== EXCERPTED RECORDS ==
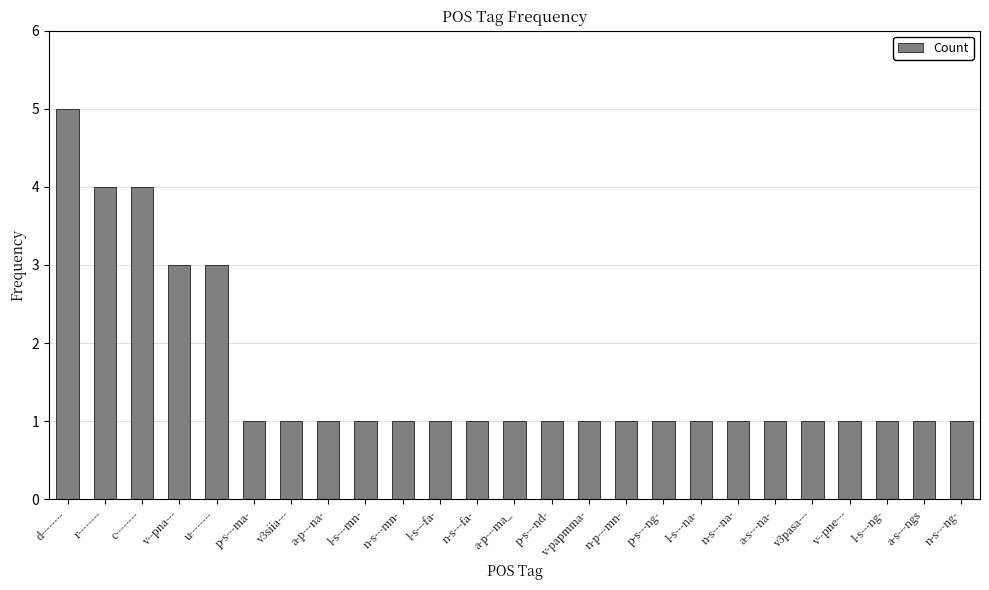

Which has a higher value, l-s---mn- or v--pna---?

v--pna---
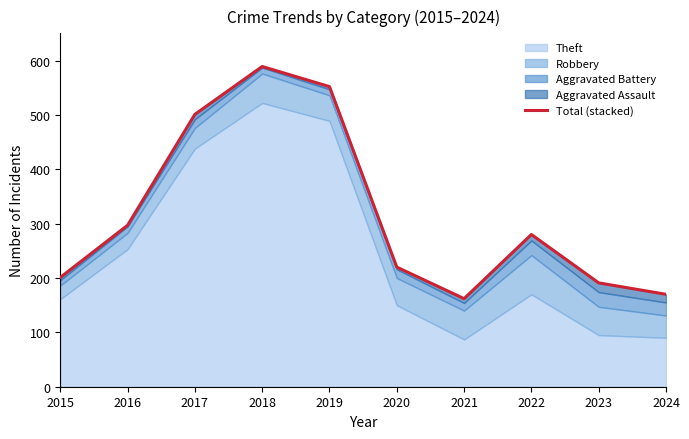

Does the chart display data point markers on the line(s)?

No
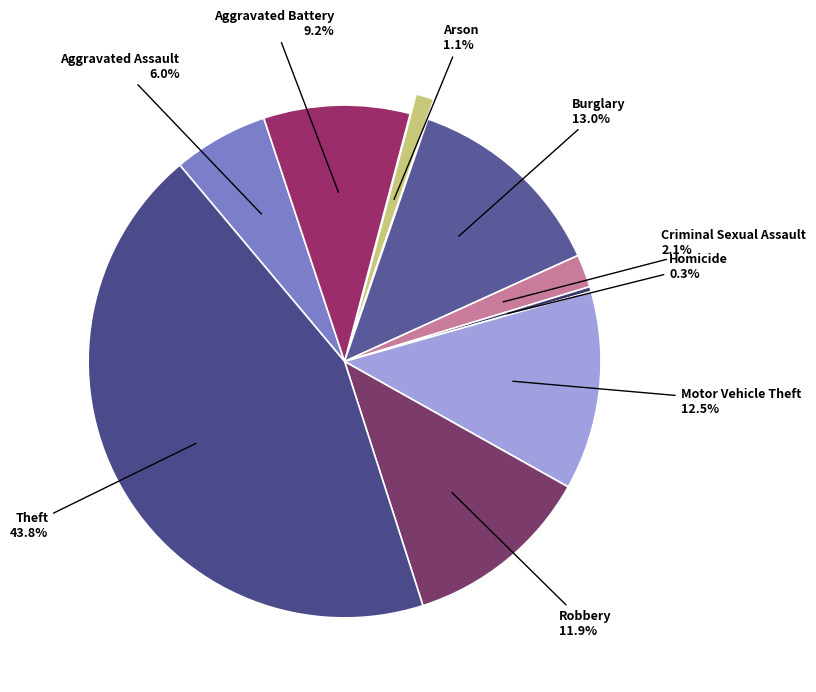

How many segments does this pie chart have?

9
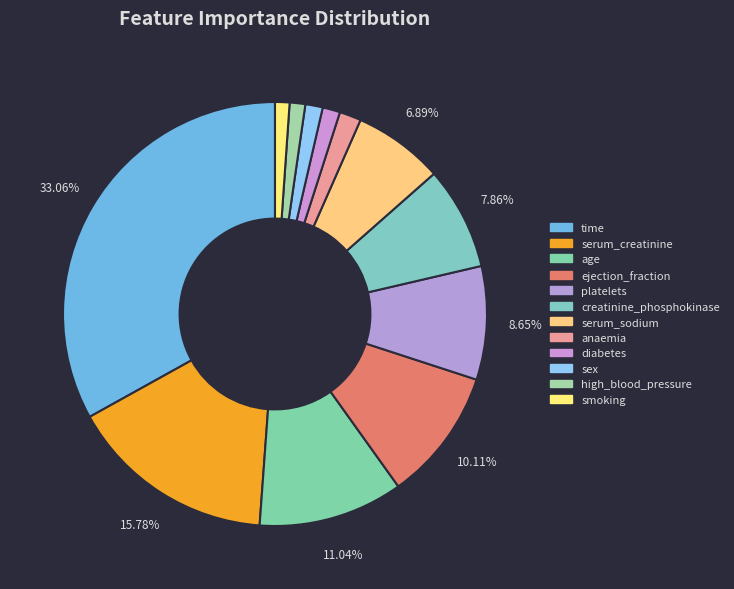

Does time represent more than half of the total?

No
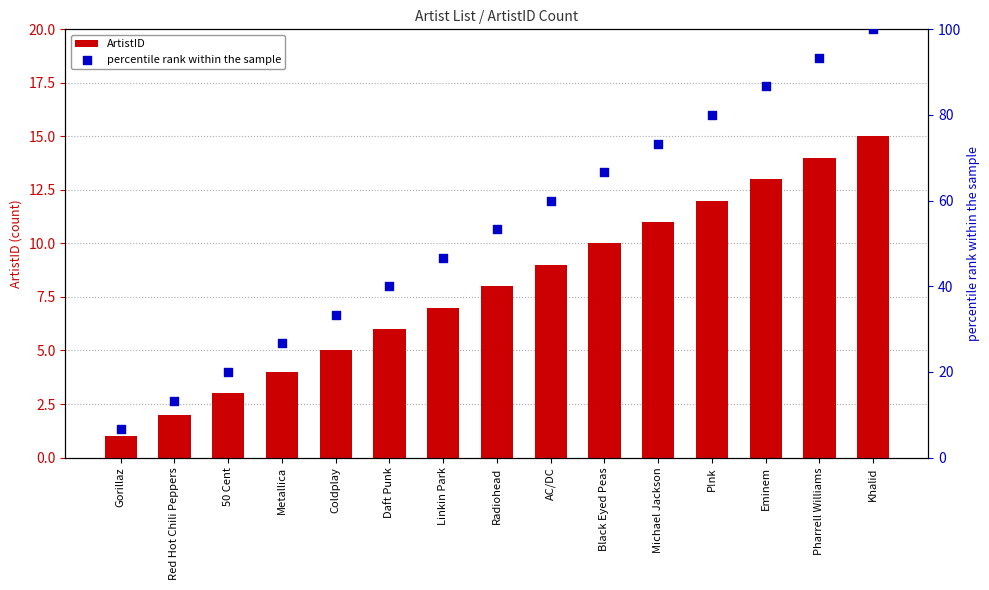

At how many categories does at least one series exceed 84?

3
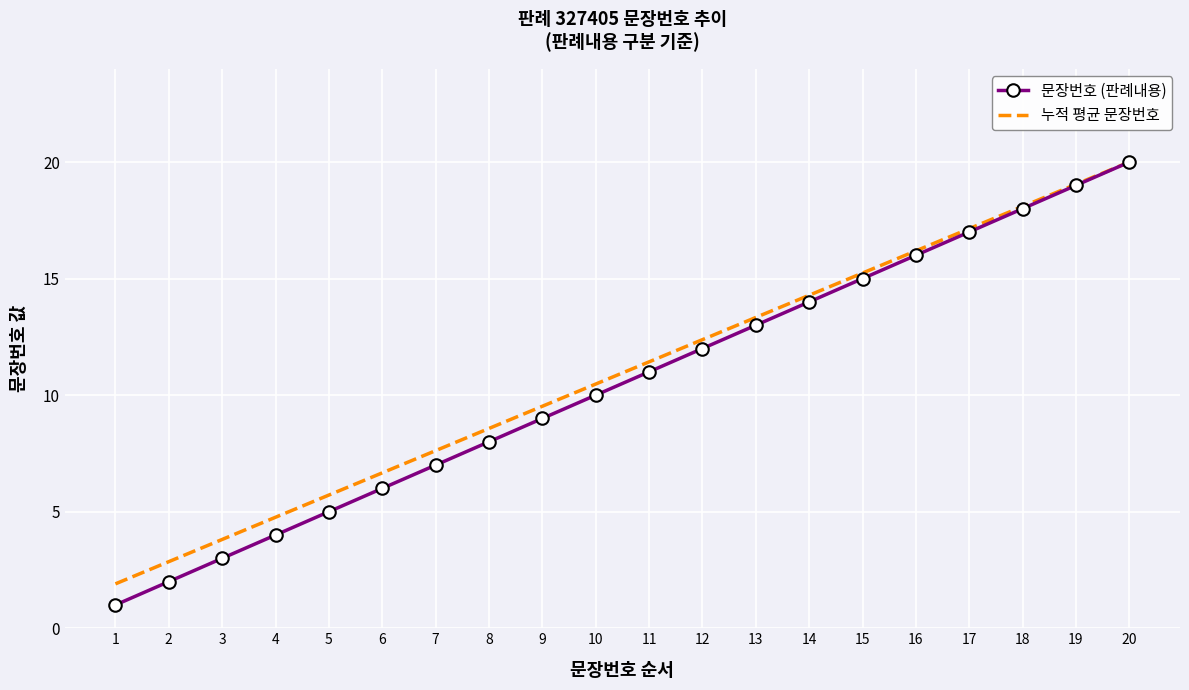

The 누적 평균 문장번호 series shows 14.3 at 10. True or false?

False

== WHAT IS EXPECTED ==
Rewrite every item above, replacing each occurrence of "chart" with "graph" and leaving all other wording unchanged. Omit the pictures from your version.

== WRITTEN RESPONSE ==
Which has a higher value, l-s---mn- or v--pna---?

v--pna---

Does the graph display data point markers on the line(s)?

No

How many segments does this pie graph have?

9

Does time represent more than half of the total?

No

At how many categories does at least one series exceed 84?

3

The 누적 평균 문장번호 series shows 14.3 at 10. True or false?

False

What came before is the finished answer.